Astronauts James Reilly and Danny Olivas, armed with a medical staple gun and a needle and thread, repaired the thermal blanket that peeled back during Atlantis' launch. The six inch by four inch rip exposed some of the shuttle's outer skin.

The cloth is used to protect the shuttle from the 1,000-degree heat generated at re-entry. NASA engineers don't believe the rip would have endangered the spacecraft during landing, but it could cause enough damage to require repairs on the ground.

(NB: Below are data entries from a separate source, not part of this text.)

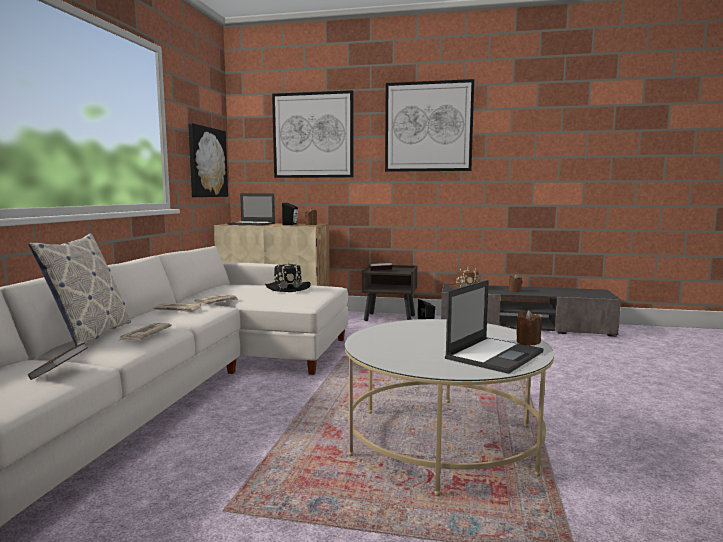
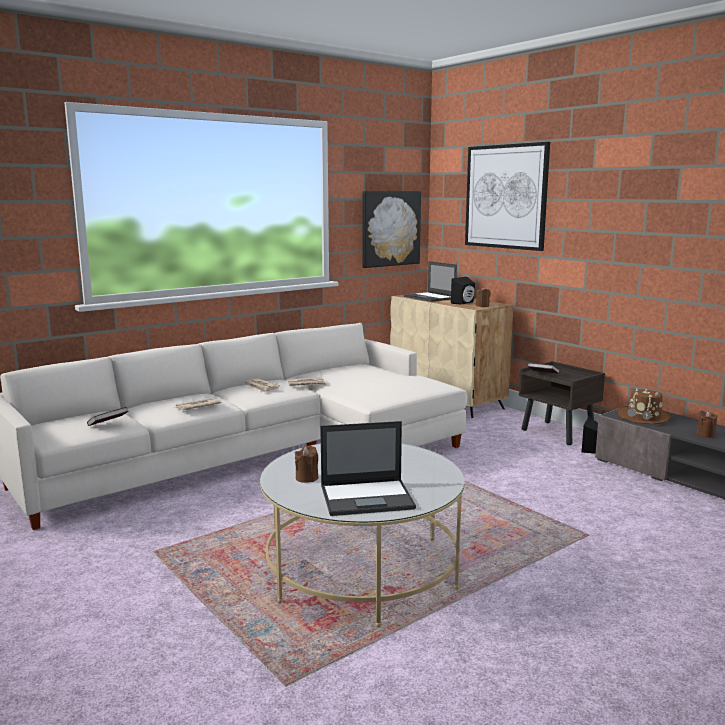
camera: 40 degrees right, 5 degrees up
(90, 336) = (170, 399): pillow -> none
(288, 288) = (390, 380): black hat -> none
(428, 127) = (633, 189): picture -> none
(527, 342) = (432, 496): brown candle -> brown candle (307, 478)

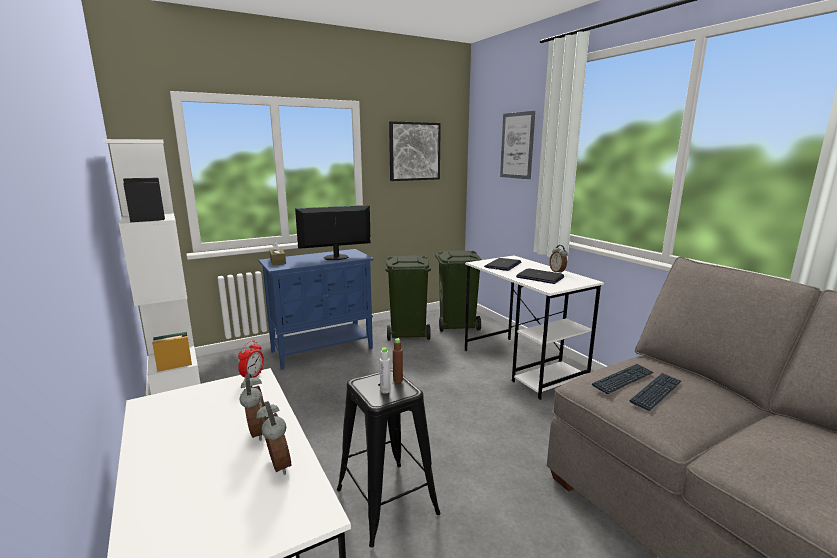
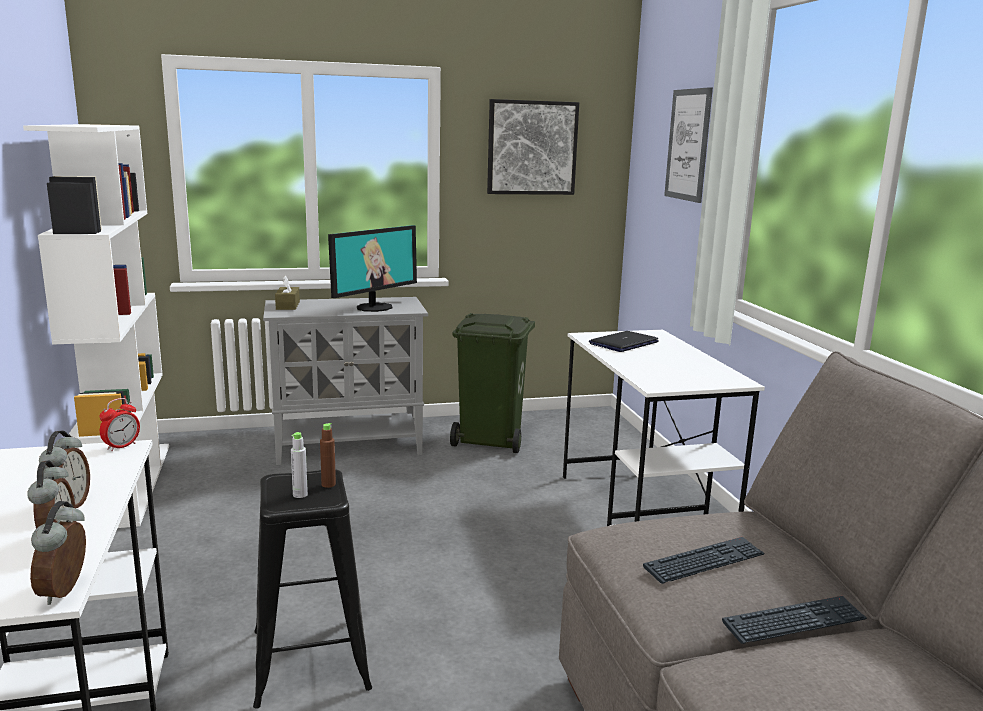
camera: 15 degrees right, 0 degrees up
(323, 349) = (350, 446): blue cabinet -> grey cabinet
(336, 257) = (374, 307): monitor -> monitor turned 135 degrees clockwise
(457, 324) = (579, 437): green trash can -> none
(539, 277) = (661, 368): laptop -> none
(557, 272) = (703, 362): alarm clock -> alarm clock (66, 591)
(623, 379) = (670, 537): keyboard -> keyboard (794, 622)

Atlantis launched June 8, carrying seven astronauts to the space station, to continue work on the long-running construction project, scheduled for completion in 2010. The shuttle's cameras, laptop computers and some lights were shut off Thursday to save energy in case it needs to stay another day to help at the space station.

This type of massive computer failure had never been seen before on the space station, although individual computers do fail periodically.

NASA said that in the worst-case scenario, the space station's three crew members would have been forced to return home to Earth early if the computers cannot be fixed. But that scenario is still a long way off, said Bill Gerstenmaier, NASA's associate administrator for space operations. Gerstenmaier said abandoning the space station is a remote possibility.

Suffredini agreed, saying there are no plans to de-man the space station.

"There is nobody in this agency, or as far as I know in the Russian agency, that thinks this vehicle is at risk of being lost, not even remotely," he said. "We work problems like this all the time."